Trader Dan Norcini on the Gold and Commodity Markets
The dollar looks like it is bear flagging to me. It will take a convincing close over the .86 level to change the technical picture and disabuse me of this notion.
Sugar is basically trading the crude oil market right now as is bean oil. Both of them are trading the alternative energy play. When crude rallies, they rally. When crude moves down, they move down. Fundamentals have given way to the day to day vagaries of the energy complex.
Heating oil is trading hurricanes already but natural gas is not. Go figure!
I have mentioned to just about everyone I have spoken with today that the volatility we are seeing is indicative of the nervousness, confusion and uncertainty that exists in the market. We have also seen something that we have not seen in a very long time, the presence of FEAR. In times past, this sort of environment would see money move into gold as the ultimate safe haven. Today’s current crop of lemming investors have been conditioned that the safest place in the world to park money is US Treasuries. This is why bonds moved up today and is the excuse du jour given for the strength in the dollar. Money was flowing into bonds and out of everything else. Personally I find this quite laughable and can only wonder if that philosophy will still look sound when the dollar is knocking on the door from beneath the .70 level.

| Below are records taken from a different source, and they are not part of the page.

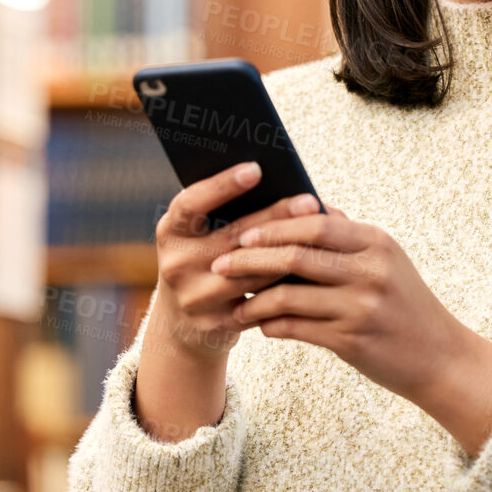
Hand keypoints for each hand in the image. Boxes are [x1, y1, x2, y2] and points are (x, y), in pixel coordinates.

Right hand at [148, 162, 322, 363]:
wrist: (182, 323)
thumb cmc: (202, 261)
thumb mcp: (199, 236)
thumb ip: (225, 213)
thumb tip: (277, 182)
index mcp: (171, 232)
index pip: (192, 203)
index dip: (222, 186)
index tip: (256, 168)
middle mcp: (176, 264)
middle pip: (233, 237)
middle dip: (275, 217)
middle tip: (309, 202)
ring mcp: (195, 297)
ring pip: (252, 272)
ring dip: (288, 254)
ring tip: (321, 237)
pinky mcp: (216, 323)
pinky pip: (261, 302)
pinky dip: (287, 285)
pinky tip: (313, 272)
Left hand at [209, 198, 491, 445]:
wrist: (440, 357)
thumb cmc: (406, 305)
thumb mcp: (388, 260)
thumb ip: (348, 234)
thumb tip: (309, 206)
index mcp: (376, 244)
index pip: (316, 223)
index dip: (275, 226)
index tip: (244, 232)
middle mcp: (370, 272)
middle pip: (296, 256)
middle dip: (251, 259)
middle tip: (221, 264)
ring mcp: (361, 307)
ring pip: (289, 295)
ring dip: (253, 299)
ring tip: (234, 302)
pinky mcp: (351, 341)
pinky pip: (296, 328)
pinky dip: (271, 325)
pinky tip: (258, 324)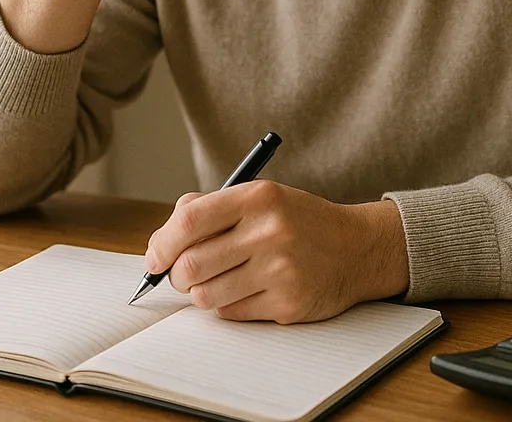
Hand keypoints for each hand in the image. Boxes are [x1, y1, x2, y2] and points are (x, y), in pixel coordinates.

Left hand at [144, 181, 409, 323]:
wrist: (357, 247)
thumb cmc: (298, 221)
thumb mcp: (261, 197)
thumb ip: (211, 208)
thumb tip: (160, 241)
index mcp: (258, 197)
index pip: (189, 221)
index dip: (161, 243)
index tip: (155, 258)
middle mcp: (269, 231)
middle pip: (190, 266)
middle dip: (177, 276)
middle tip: (183, 275)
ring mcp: (280, 270)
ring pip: (206, 296)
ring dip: (203, 293)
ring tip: (221, 280)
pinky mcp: (288, 303)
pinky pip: (232, 314)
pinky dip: (229, 306)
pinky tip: (249, 289)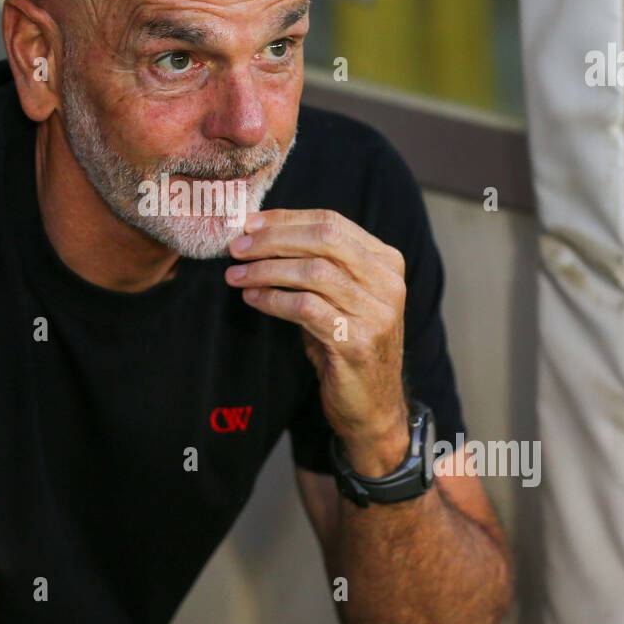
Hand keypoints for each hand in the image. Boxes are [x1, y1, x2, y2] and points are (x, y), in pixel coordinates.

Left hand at [224, 208, 409, 475]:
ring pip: (313, 272)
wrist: (373, 405)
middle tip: (236, 248)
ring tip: (236, 276)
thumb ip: (317, 263)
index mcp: (386, 261)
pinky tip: (253, 299)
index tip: (248, 224)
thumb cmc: (347, 342)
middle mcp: (387, 282)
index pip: (331, 222)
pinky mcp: (358, 342)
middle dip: (273, 240)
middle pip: (323, 240)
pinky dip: (273, 300)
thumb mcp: (340, 296)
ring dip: (266, 270)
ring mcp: (377, 312)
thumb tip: (259, 235)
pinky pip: (306, 308)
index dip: (285, 219)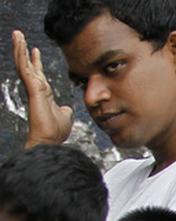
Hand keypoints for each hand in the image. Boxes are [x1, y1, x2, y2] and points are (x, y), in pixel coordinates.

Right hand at [11, 30, 72, 146]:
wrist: (50, 140)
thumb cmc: (55, 131)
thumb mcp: (64, 116)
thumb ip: (65, 110)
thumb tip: (67, 108)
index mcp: (43, 93)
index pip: (38, 73)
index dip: (36, 62)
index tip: (35, 50)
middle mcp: (36, 88)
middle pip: (28, 65)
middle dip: (24, 50)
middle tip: (20, 36)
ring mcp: (33, 88)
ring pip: (23, 63)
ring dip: (20, 48)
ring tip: (17, 34)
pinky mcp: (32, 88)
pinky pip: (25, 68)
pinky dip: (22, 56)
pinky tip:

This kind of volatility does however usually presage some substantial moves. Currently there is absolutely ZERO conviction among the vast majority of players. The giant hedge funds have no investment strategy that they are even attempting to follow right now. Instead, button pushers are reacting to emotional swings which range from euphoric one day to panic the next as automated trading programs wreak havoc on these markets.
The result has been a large number of players in the gold pit at the Comex simply throwing in the towel, choosing to get out of the way of the wild swings while they wait for the market to calm down. This includes both longs and shorts who are exiting, in the process dropping the open interest to 316,143 as of yesterday. With today’s estimated volume at 155,000 there is little doubt we will see a significant decline in open interest again tomorrow.
This is the lowest reading since September 8, 2005 (an eight month low) where the open interest was 307,933. Front month gold closed at $447.70 that day. The next day it jumped to 317,409 as gold moved up to the $450 level once again.
I find this current decline in the open interest quite remarkable to say the very least, since we are getting down to levels where I believe we can expect to see prices stabilize fairly soon. The reason: the fuel for further significant declines simply is not there unless we see a wholesale entrance of hedge funds on the short side of the gold market, something which I believe is highly unlikely.
My point in what may seem like some meaningless rambling is that I view this situation as extremely bullish for the gold market. I was never of the opinion that this recent leg up to over $700 was due to “speculative froth” as has been parroted ad-nauseaum, but there is no doubt a huge number of players have exited the gold market. The fact remains that open interest levels are where they were when gold was last trading at $450. We have had what by any standard of measure could be considered a sizeable exit of traders and yet here we are sitting with the gold price $190 higher than the last time we were anywhere near this level of interest by the general trading public. This correction will give us a new point from which to consolidate and build the kind of base we need to see a further substantial price rise which will take out the recent peak near $730.